··· Recorded information

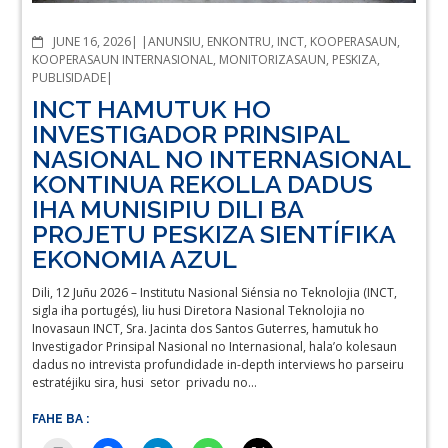
COMMENTS
JUNE 16, 2026
ANUNSIU
,
ENKONTRU
,
INCT
,
KOOPERASAUN
,
KOOPERASAUN INTERNASIONAL
,
MONITORIZASAUN
,
PESKIZA
,
PUBLISIDADE
INCT HAMUTUK HO
INVESTIGADOR PRINSIPAL
NASIONAL NO INTERNASIONAL
KONTINUA REKOLLA DADUS
IHA MUNISIPIU DILI BA
PROJETU PESKIZA SIENTÍFIKA
EKONOMIA AZUL
Dili, 12 Juñu 2026 – Institutu Nasional Siénsia no Teknolojia (INCT,
sigla iha portugés), liu husi Diretora Nasional Teknolojia no
Inovasaun INCT, Sra. Jacinta dos Santos Guterres, hamutuk ho
Investigador Prinsipal Nasional no Internasional, hala’o kolesaun
dadus no intrevista profundidade in-depth interviews ho parseiru
estratéjiku sira, husi setor privadu no…
FAHE BA :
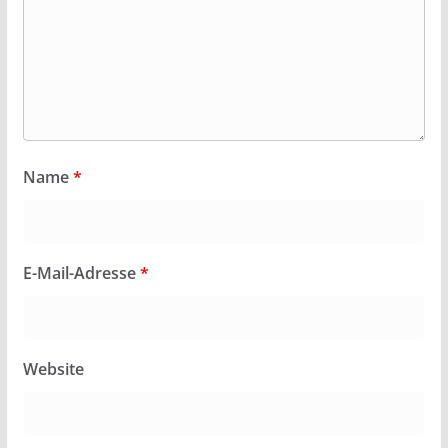
Name
*
E-Mail-Adresse
*
Website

······

Task description:
Pull out each line above that contains the string "INCT". Case counts.

Response to the exercise:
INCT
INCT HAMUTUK HO
Dili, 12 Juñu 2026 – Institutu Nasional Siénsia no Teknolojia (INCT,
Inovasaun INCT, Sra. Jacinta dos Santos Guterres, hamutuk ho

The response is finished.